Nina tossed her head and aimed a puff of breath at her mussed hair. “Oh I don’t know, I just got rolled around by a little of that aura.” She grinned.
Broker slowly clipped her chin with affectionate knuckles. Nina took his cigarette and rolled over and dragged experimentally, holding the smoke between her thumb and index finger.
“In a funny way it’s guys like my dad who held me up in the army. The dinosaurs,” she said, handing back the smoke. “Just a bunch of old white men bitching about upper-body strength.”
“Powell wasn’t an old white man, he didn’t want you guys in the foxholes.”
“He’s wrong. Hell, I’m not a fanatic. I know that most women can’t handle it. But what pisses me off is that they won’t admit that most men can’t handle it either.” She laughed. “John Wayne is still the macho symbol of the soldier. Did you ever see John Wayne run in a movie. No. He always walked.”

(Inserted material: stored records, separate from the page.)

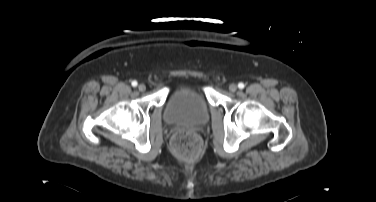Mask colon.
Listing matches in <instances>:
<instances>
[{"instance_id":"1","label":"colon","mask_w":376,"mask_h":202,"mask_svg":"<svg viewBox=\"0 0 376 202\" xmlns=\"http://www.w3.org/2000/svg\"><path fill=\"white\" fill-rule=\"evenodd\" d=\"M202 143L195 133L180 130L171 139V149L173 153L186 161L194 160L201 152Z\"/></svg>"}]
</instances>
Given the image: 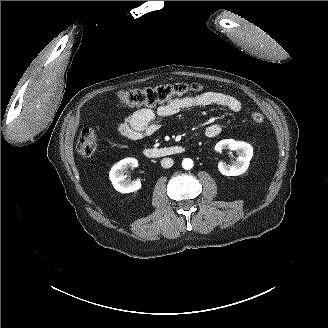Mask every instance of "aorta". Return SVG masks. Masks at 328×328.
Returning <instances> with one entry per match:
<instances>
[{
  "label": "aorta",
  "mask_w": 328,
  "mask_h": 328,
  "mask_svg": "<svg viewBox=\"0 0 328 328\" xmlns=\"http://www.w3.org/2000/svg\"><path fill=\"white\" fill-rule=\"evenodd\" d=\"M182 167L186 170H190L193 167V161L189 158H185L182 161Z\"/></svg>",
  "instance_id": "762f6f07"
}]
</instances>
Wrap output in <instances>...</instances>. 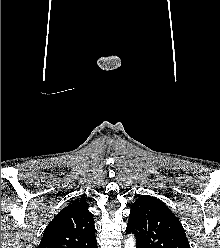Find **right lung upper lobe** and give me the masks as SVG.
I'll return each instance as SVG.
<instances>
[{
    "instance_id": "1",
    "label": "right lung upper lobe",
    "mask_w": 220,
    "mask_h": 248,
    "mask_svg": "<svg viewBox=\"0 0 220 248\" xmlns=\"http://www.w3.org/2000/svg\"><path fill=\"white\" fill-rule=\"evenodd\" d=\"M85 199L63 208L44 231L38 248H90L96 242L93 214Z\"/></svg>"
}]
</instances>
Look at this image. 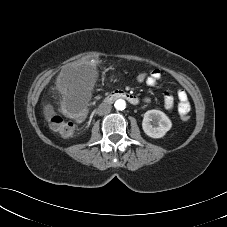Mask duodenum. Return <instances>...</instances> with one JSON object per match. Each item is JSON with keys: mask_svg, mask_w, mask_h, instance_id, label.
I'll return each mask as SVG.
<instances>
[{"mask_svg": "<svg viewBox=\"0 0 227 227\" xmlns=\"http://www.w3.org/2000/svg\"><path fill=\"white\" fill-rule=\"evenodd\" d=\"M117 99H125L129 103L133 105H137L139 103V98L130 92L124 90H115L111 92L104 100L105 103H111Z\"/></svg>", "mask_w": 227, "mask_h": 227, "instance_id": "410a0bca", "label": "duodenum"}]
</instances>
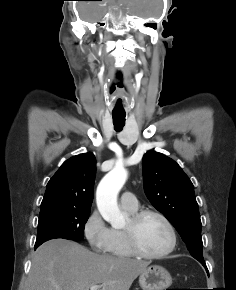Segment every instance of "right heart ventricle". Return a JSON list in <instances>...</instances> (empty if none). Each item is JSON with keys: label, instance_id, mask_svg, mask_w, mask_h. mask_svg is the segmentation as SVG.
<instances>
[{"label": "right heart ventricle", "instance_id": "e07e8e85", "mask_svg": "<svg viewBox=\"0 0 236 290\" xmlns=\"http://www.w3.org/2000/svg\"><path fill=\"white\" fill-rule=\"evenodd\" d=\"M130 214L136 212V210H130L124 208ZM107 252L115 257L130 258L133 256L127 244L124 231L119 229H111V242L109 244Z\"/></svg>", "mask_w": 236, "mask_h": 290}]
</instances>
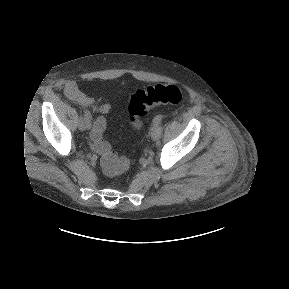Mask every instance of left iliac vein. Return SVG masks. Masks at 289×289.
<instances>
[{
  "label": "left iliac vein",
  "instance_id": "left-iliac-vein-1",
  "mask_svg": "<svg viewBox=\"0 0 289 289\" xmlns=\"http://www.w3.org/2000/svg\"><path fill=\"white\" fill-rule=\"evenodd\" d=\"M161 132H162V129H161L160 125H154L153 124L151 129H150L151 138L154 141L158 140L161 137Z\"/></svg>",
  "mask_w": 289,
  "mask_h": 289
}]
</instances>
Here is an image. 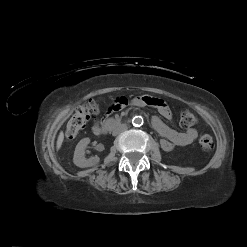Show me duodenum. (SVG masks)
Instances as JSON below:
<instances>
[{"instance_id":"duodenum-1","label":"duodenum","mask_w":247,"mask_h":247,"mask_svg":"<svg viewBox=\"0 0 247 247\" xmlns=\"http://www.w3.org/2000/svg\"><path fill=\"white\" fill-rule=\"evenodd\" d=\"M122 120L120 118H109L107 119L103 125L99 128V133H107L116 126L120 125Z\"/></svg>"}]
</instances>
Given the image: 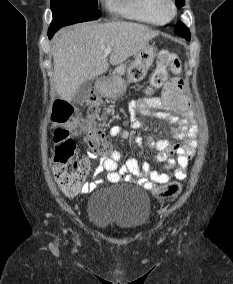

“I kinda liked the way he walked.” Broker grinned.
“He was tippy and overweight. He would have dropped dead on a PT test.” She turned to him frankly. “Look at me, what do you see?”
“A damn good-looking female human,” said Broker playfully.
“Right. A female human who weighs about the same as Audie fucking Murphy.” She set her jaw. “Maybe I’ll make it, maybe I won’t. Whoever makes it, she won’t be off the PC funny farm that took over after Tailhook…
“In the end we’ll do it the old-fashioned way.” She sat up and linked her arms around her knees. “It’s just arithmetic. More and more of us are in forward positions. And we’ll be in some dead-end posting and there’ll be a total clusterfuck-like the Rangers in Somalia. When the body parts stop dripping from the trees, the pile of dead ovaries will be bigger than the pile of dead testicles. That’s how you get a soldier’s attention. With a bucket of blood. We know about blood. Hell, we should all be awarded Purple Hearts when we get our first period.”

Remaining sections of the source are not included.